Thursday, November 2, 2006

This is the home stretch, literally. I'm somewhere over Halifax, and in a few hours, I'll be back in America blogging about my usual inane crap. First let me say that I have mixed feelings about the whole trip, but I'll still miss Italy and I'm looking forward to coming back. I have to come back, because I still didn't see The Last Supper or an opera at La Scala, there's Carnevale in Venice sometime in the spring, and I don't really understand why but I sort of want to visit the town where my grandparents grew up. I genuinely like my relatives, even my uncle who regimented touring Milan so much and I'd like to know more about them and what their lives are like. (I know that's selfish and a little condescending, so you don't have to tell me that, but I'm curious nevertheless.)

It bears saying that my language worries prior to this trip were groundless, and I even think it would've been nice in a way if the people in Venice and Florence didn't make it quite so easy for me to communicate in English. It's the guidebook and illustrated map that gave me away as a tourist, and the fact that I'm in Florence in the first place that let people know I'm an American.... except for all the Italians who kept asking me for directions for some reason. But, and again, I know this is condescending, especially coming from a relatively well-off American who spent the trip meeting folks from Kansas City, Phoenix, Colorado, and California, but I sort of wanted to dump my Fanwood/New York daily life for a couple of weeks and live someone else's.

My worries about traveling by myself also didn't manifest too much, except there'd probably be a few more pictures of me if I had a friend to take them. (Also if my neck didn't magically disappear whenever I'm being photographed.) I had read on the web, which is notoriously accurate, that Florence is a great city for solo travelers, with its artwork, cafes, and shops around every corner, but I don't think I'd go back without a friend or five. Sure, it would've been tough dragging a buddy through the Boboli Gardens and Piazza Michelangelo in a two-day period, but there are just too many hours here in between when the seniors' tour groups go back to the hotel and when the city quiets down to do it alone. Venice, with lights-out at around ten, caters more to travellers going it alone in my opinion.

I'm going to miss being able to drink outside, which has a certain charm, at least when it's wine and you don't have to hide behind a paper bag. The thing is, you know if they got rid of the open bottle laws here in America, the streets would be littered with assholes walking in the middle of the street doing shots of J├Ągermeister because we're a nation of uncivilized boors. Maybe. But at least we're a nation of uncivilized boors where they give you water for free in the restaurants and a can of Coca-Cola costs less than five dollars. I've developed a tolerance for bitter, burny beverages over the past two weeks — wine and espresso — partly because of the whole "when in Rome" (or "when in Venice") thing and largely because they're cheaper in Italy than the, uh, tap water I usually drink.

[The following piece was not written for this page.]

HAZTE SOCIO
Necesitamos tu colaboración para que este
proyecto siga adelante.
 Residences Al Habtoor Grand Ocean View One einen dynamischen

I'll also be missing the SmartCar back in America. I don't know how whoever makes them isn't selling these things in America, because I'd be the first person in line to buy one. (Maybe the second, after Ed Begley, Jr.) I drive a Honda Civic and maybe refuel it once a month or so, but I'll never be able to look at it again without a little disdain: why can't you be three feet long and run on natural gas? I'm never parallel parking you again! Besides, the beauty of a SmartCar is — in Italy, anyway — you can just park the damn thing wherever the hell you feel like it. Turin was like some sort of creative-parking contest, where one guy would have his FIAT on the sidewalk and then someone else would one-up him by parking right in the middle lane of traffic. One of these days, someone's gonna be driving to the grocery store and wind up parking right inside the store, by the frozen foods or something.

Did the trip change me or anything? We'll see. Once I'm back in New York, I feel like I can drop this whole lackadaisical European attitude and push my way to the front of the plane rather than waiting for all these people to get their carry-on luggage down from the overhead bins. I'll do that passive-aggressive New York thing, where I politely excuse myself as I gently or not-so-gently nudge people out of my way. The trick, of course, is to be aggressive enough to get them to move, so... we'll see.